NEW immigration rules which ban international students from working during their studies have been condemned by a city MP as a “grubby little measure” which is pandering to prejudice.
From next month, students from outside the EU who come to study at publicly-funded further education colleges will lose the right to work for up to ten hours a week as part of a new Westminster crackdown on visa fraud.
This is a shabby device from a government which has taken mean-spiritedness to new heightsTommy Sheppard
Ministers say the move is designed to stop student visas being used as a “back door” to the British jobs market.
But Edinburgh East SNP MSP Tommy Sheppard said: “This is a shabby and pathetic device from a government which has taken mean-spiritedness to new heights.
“Do they seriously think that stopping overseas students working ten hours a week in a bar is going to do anything other than satisfy and foster the prejudices of their supporters?”
Under the new rules, the length of further education visas will be reduced from three years to two.
And foreign students will be forced to leave the country as soon as they finish their course before applying for a work visa if they want to return to the UK.
Critics have warned the government is risking serious long-term damage to Britain’s ability to attract international students.
Mr Sheppard said: “This is bordering on the sordid. It’s a grubby little measure.”
Latest figures show there are more than 10,500 international students in Edinburgh.
Alastair Sim, director of Universities Scotland, said further restrictions on high-talent migration risked damaging not only Scotland’s educational institutions but the country as a whole.

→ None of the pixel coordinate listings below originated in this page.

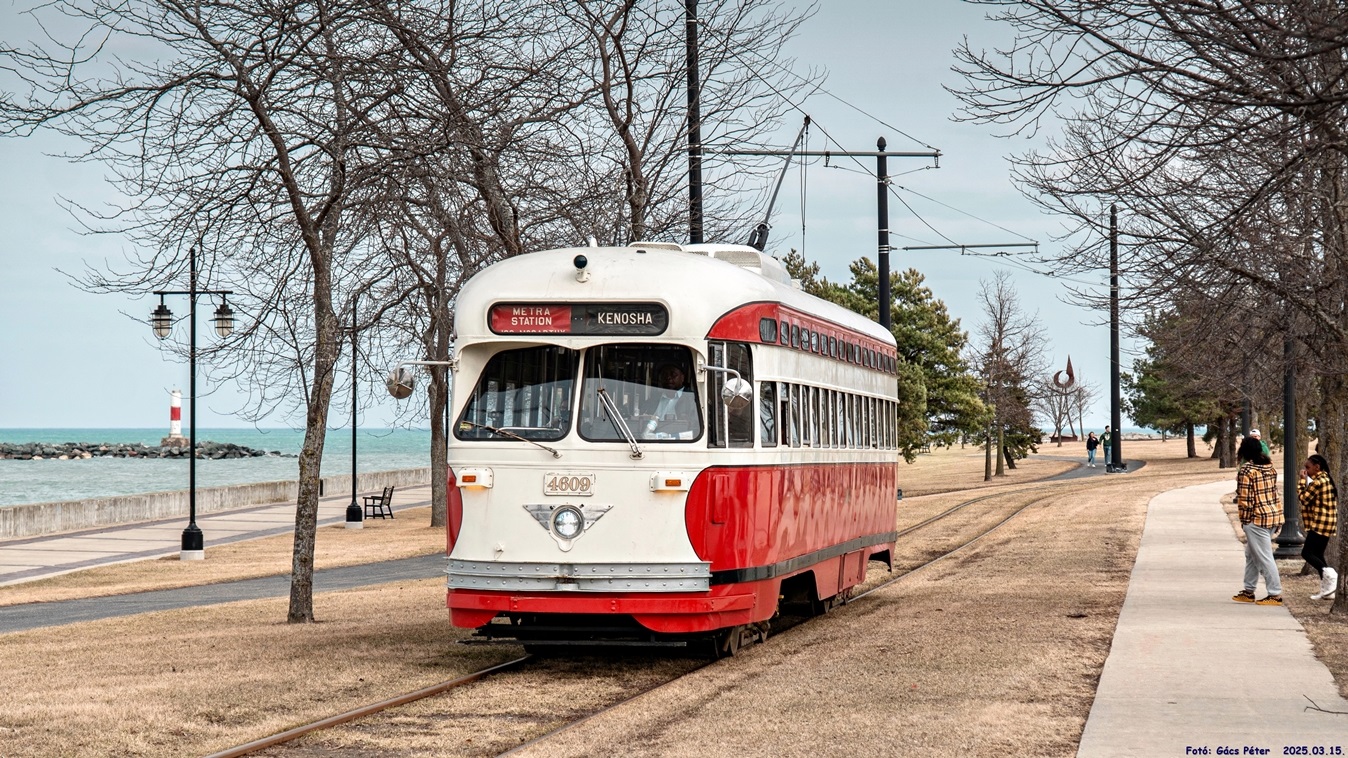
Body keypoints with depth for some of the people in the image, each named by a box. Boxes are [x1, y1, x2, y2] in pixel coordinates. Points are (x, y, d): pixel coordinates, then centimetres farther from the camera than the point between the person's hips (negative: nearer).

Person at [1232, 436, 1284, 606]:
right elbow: (1274, 491, 13)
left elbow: (1244, 498, -15)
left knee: (1264, 557, -1)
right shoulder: (1270, 467, 9)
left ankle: (1275, 594, 2)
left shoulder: (1246, 470, -14)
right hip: (1274, 514, 9)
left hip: (1257, 518, -9)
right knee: (1251, 554, 19)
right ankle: (1248, 591, 25)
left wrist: (1243, 519, -4)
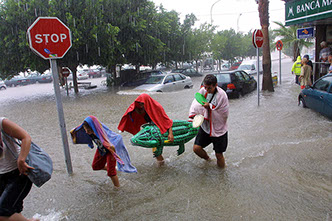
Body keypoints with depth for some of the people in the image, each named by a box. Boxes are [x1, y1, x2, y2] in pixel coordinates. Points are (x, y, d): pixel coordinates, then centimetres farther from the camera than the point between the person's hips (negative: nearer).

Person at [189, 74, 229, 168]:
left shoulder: (222, 95, -20)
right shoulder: (203, 90, -7)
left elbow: (224, 114, -18)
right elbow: (196, 103, 4)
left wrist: (210, 107, -22)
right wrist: (193, 115, -9)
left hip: (218, 129, -4)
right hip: (205, 126, 4)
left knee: (219, 154, 5)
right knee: (196, 148, 2)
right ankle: (207, 158, 34)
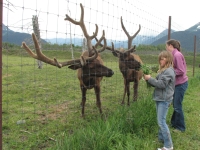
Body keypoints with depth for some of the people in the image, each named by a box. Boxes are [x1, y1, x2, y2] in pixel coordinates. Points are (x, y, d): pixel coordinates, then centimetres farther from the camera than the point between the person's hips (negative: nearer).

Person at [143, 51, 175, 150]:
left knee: (161, 121, -8)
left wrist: (150, 78, -14)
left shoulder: (169, 71, -15)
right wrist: (148, 79, -1)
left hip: (164, 100, -10)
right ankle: (161, 138, 30)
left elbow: (161, 84, -22)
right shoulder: (163, 70, 15)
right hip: (159, 98, 10)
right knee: (160, 120, 17)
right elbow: (157, 83, 15)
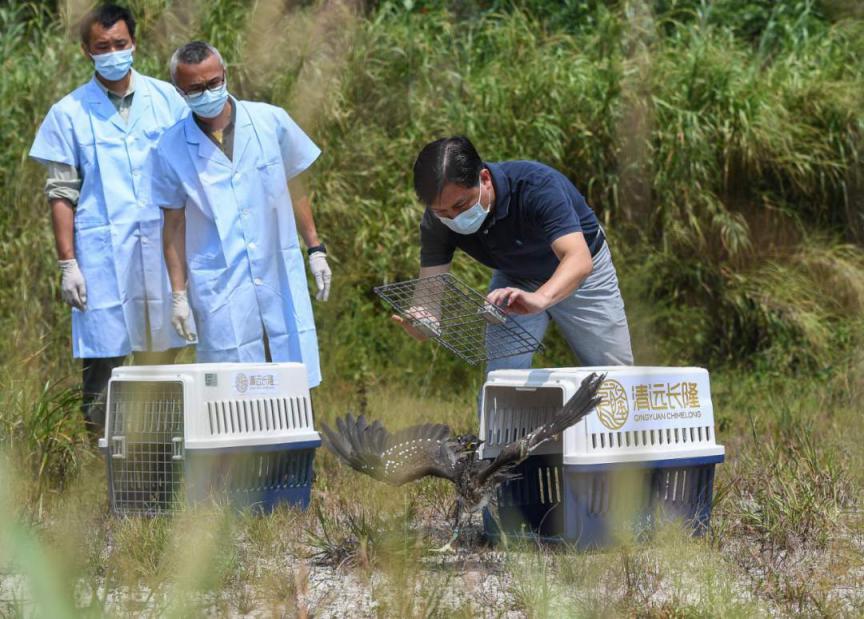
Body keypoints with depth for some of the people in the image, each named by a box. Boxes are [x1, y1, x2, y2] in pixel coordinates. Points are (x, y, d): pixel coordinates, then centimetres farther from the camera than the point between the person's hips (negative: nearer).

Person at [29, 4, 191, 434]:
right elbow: (61, 193, 2)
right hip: (103, 255, -2)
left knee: (163, 350, 4)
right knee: (104, 357, -4)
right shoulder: (69, 114, 3)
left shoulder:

He said: “International students gain from studying here and, conversely, Scotland also gains from welcoming international students as they make an important contribution to our economy, society and culture.
“Tighter restrictions on high-talent migration will only serve as a deterrent in attracting international students and will send out negative messages to the rest of the world.”

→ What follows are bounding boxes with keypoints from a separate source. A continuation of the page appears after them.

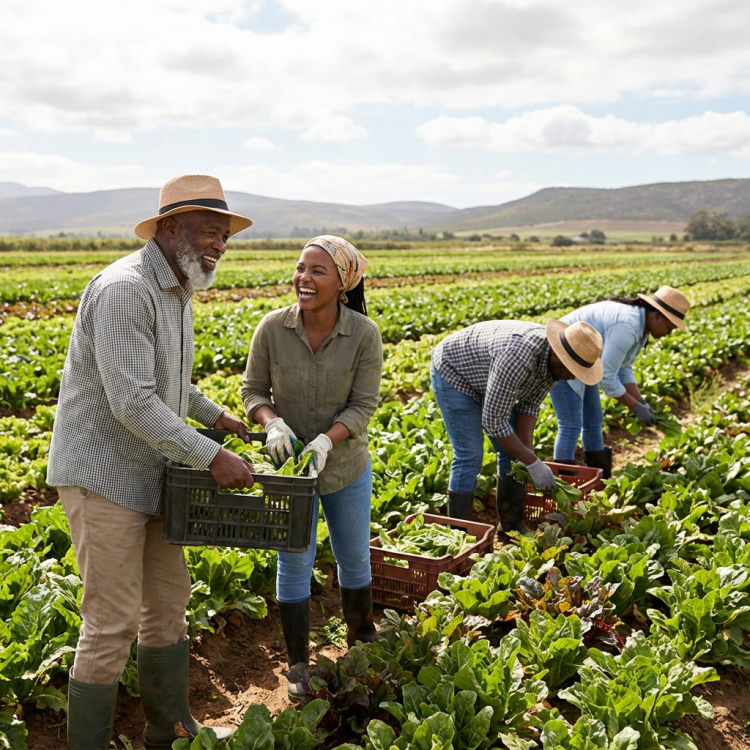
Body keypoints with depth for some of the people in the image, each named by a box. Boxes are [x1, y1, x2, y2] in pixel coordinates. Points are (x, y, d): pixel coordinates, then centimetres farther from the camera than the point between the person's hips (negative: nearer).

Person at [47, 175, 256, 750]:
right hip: (102, 476, -10)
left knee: (168, 601, 17)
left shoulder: (176, 292, 10)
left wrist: (213, 414, 19)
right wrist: (211, 457, -25)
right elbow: (132, 403, -28)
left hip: (147, 475, 10)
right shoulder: (124, 290, -22)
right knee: (112, 623, -3)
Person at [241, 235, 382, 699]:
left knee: (355, 559, 17)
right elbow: (253, 391, -6)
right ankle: (298, 666, 26)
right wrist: (272, 422, -27)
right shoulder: (273, 328, -16)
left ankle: (362, 646, 43)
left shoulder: (364, 334, -18)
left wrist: (325, 440, -31)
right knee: (295, 564, 6)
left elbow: (363, 405, -15)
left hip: (346, 464, 1)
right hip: (288, 462, -1)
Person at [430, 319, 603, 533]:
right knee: (469, 456, -14)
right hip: (453, 373, -8)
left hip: (488, 380, 8)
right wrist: (533, 464, -28)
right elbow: (493, 421, -34)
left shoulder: (553, 357, -16)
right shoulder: (517, 358, -41)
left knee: (513, 452, 5)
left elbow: (529, 403, -5)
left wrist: (527, 450, -16)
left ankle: (512, 525, 15)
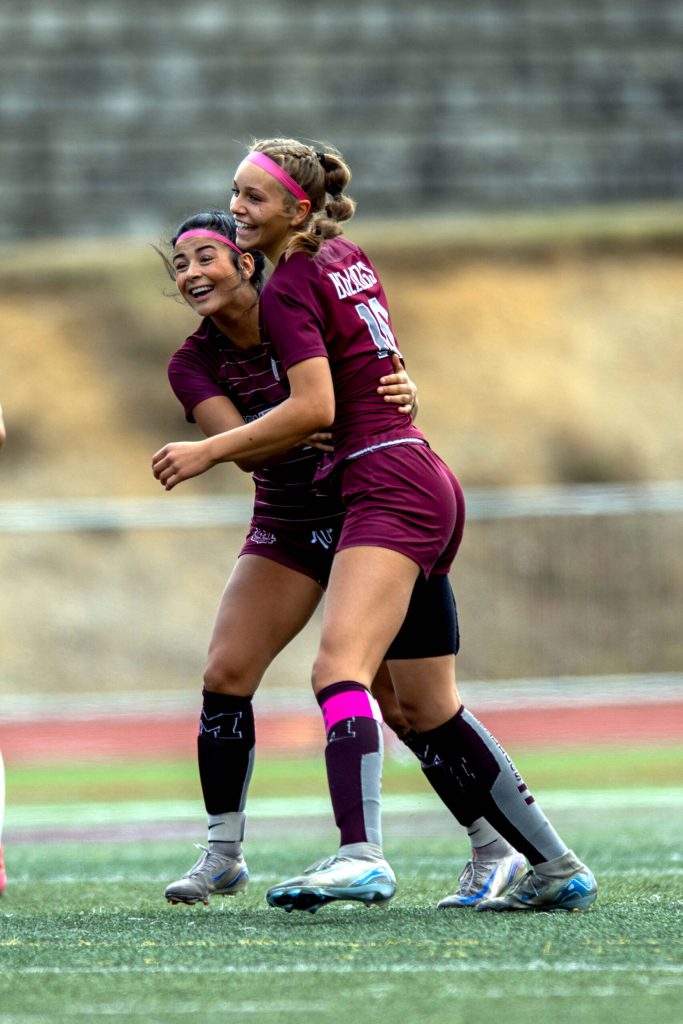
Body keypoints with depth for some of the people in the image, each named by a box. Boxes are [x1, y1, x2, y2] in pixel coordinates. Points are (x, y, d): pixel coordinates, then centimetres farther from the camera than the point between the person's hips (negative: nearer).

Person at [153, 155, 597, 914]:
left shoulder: (287, 289, -7)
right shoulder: (349, 257, 18)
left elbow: (314, 408, -17)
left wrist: (210, 452, -13)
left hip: (387, 482, -10)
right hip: (431, 487, 10)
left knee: (339, 667, -26)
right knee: (426, 710, 14)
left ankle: (361, 855, -46)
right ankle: (556, 866, 18)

Audrey Cumberford, of Colleges Scotland, said the restrictions would harm the ability of colleges to attract international students.
She said: “As publicly-funded bodies, colleges take pride in offering high quality vocational education for all and have rigorous procedures and processes in place for monitoring international students.
“International students make financial contributions to our economy and enrich the experience of Scottish students by providing a more diverse pool of students, with a broader global perspective.
“These further restrictions will damage Scotland’s standing as a destination for non-EU students, damaging the strong reputation for vocational education and training Scotland’s colleges have throughout the world.
“It will also limit the ability of students to progress from college on to university and then contribute to the labour force for up to 24 months.”